The playground is currently undergoing further ammendments since it was first constructed but children are still able to play there. The area is fenced off with a latched gate so parents can relax while their children run freely within the compound. There’s also a BBQ pit and tables with benches if you want to make a day of it. That said, it is a popular place, even on a weekday, so it pays to get in early.
What’s at the playground?
Some kind of climbing structure which the kids can climb onto and bounce around on. There were also a couple of hammocks around that were largely being used by the children as extra play equipment.
The good ol’ faithful climbing structure with slides.
A long ramp leading up to a lookout that the kids can run up and down on (or they can climb the rope ladder on the other side if they are capable of it).
What’s a playground without swings? Aristotles hot new favourite feature is the swing. A playground isn’t a playground unless it has a swing (and I was just saying all kids appreciate any playground – well, this is what happens when they grow up a little).
There is also a swing for disabled children because everyone should be able to join in the fun.
There are also various musical features around the park like these bells (just in case you couldn’t figure out what they were – don’t worry, I didn’t know what they were either until some of the kids started ringing the bells).
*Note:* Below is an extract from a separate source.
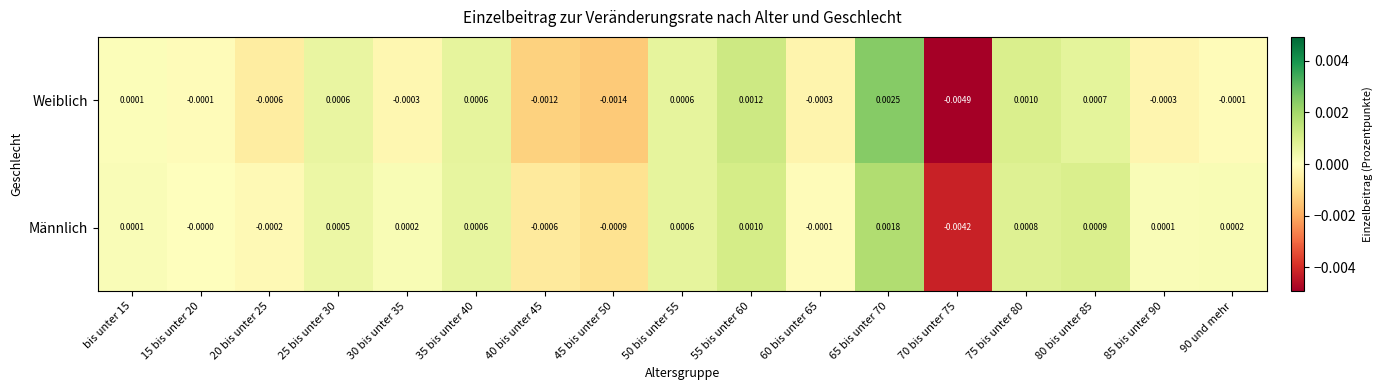

How many series are shown in this chart?

2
The highlight of the whole park – the sandpit. It comes complete with excavators and diggers, too! This was the best part for Aristotle and Hercules. They had so much fun in there that they tried to take home half the sand in their clothes and shoes. It was nice to watch germaphobe Aristotle rolling in the sand, though. I think it goes without saying that Hercules got right into it without any prompting.
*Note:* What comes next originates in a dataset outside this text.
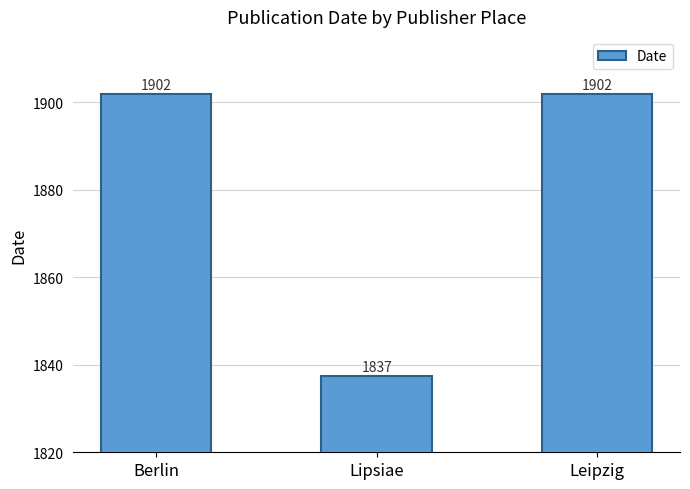

Does the chart contain any negative values?

No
While the kids were playing, we discovered from the workers at the park that there is another similar park out in Markham Reserve, Victory Boulevard, Ashburton. There is a write-up about it on Melbourne Playgrounds. Check out a view of the park here:
Of course, there are also the paid jungle gyms that you can take the kids to like Monkey Mania at the Docklands, but with all the free parks and playgrounds available, there really isn’t a need to frequent these places.
For more parks and activities you can do with the kids around Melbourne, you should check out Melbourne Playgrounds.
2 thoughts on “Activities: Melbourne Playground Crawl”
You mentioned that the Melbourne Playgrounds review was out of date. Actually the playground you linked to was demolished and the review for the new playground is here:
Ian (Melbourne Playgrounds)
Thanks for the update! This post was written 6 years ago.